● **How to complete this task**: Using the word "教学质量监控与评估处协助" as the filter, copy each matching line from the records.

===== Records for the exercise

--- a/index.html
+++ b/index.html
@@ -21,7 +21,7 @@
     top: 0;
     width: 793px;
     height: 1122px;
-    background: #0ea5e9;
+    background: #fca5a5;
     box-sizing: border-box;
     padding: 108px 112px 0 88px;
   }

==========
===== Records for the exercise

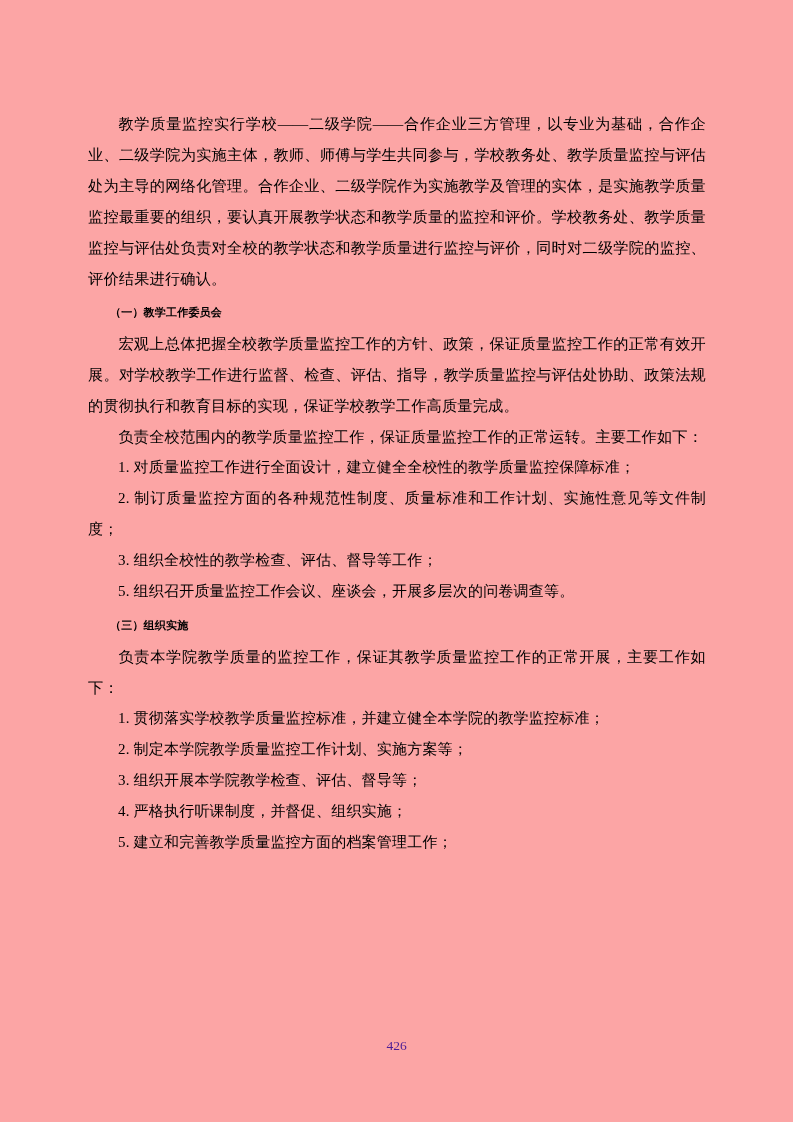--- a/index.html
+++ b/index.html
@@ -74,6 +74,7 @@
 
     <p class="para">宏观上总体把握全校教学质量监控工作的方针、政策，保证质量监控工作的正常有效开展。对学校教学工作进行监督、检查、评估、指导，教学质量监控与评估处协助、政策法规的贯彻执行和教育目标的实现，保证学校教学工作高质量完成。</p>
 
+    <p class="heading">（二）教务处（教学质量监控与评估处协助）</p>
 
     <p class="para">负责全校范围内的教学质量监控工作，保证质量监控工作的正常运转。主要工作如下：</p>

==========

● **Final answer**:
     <p class="para">宏观上总体把握全校教学质量监控工作的方针、政策，保证质量监控工作的正常有效开展。对学校教学工作进行监督、检查、评估、指导，教学质量监控与评估处协助、政策法规的贯彻执行和教育目标的实现，保证学校教学工作高质量完成。</p>
+    <p class="heading">（二）教务处（教学质量监控与评估处协助）</p>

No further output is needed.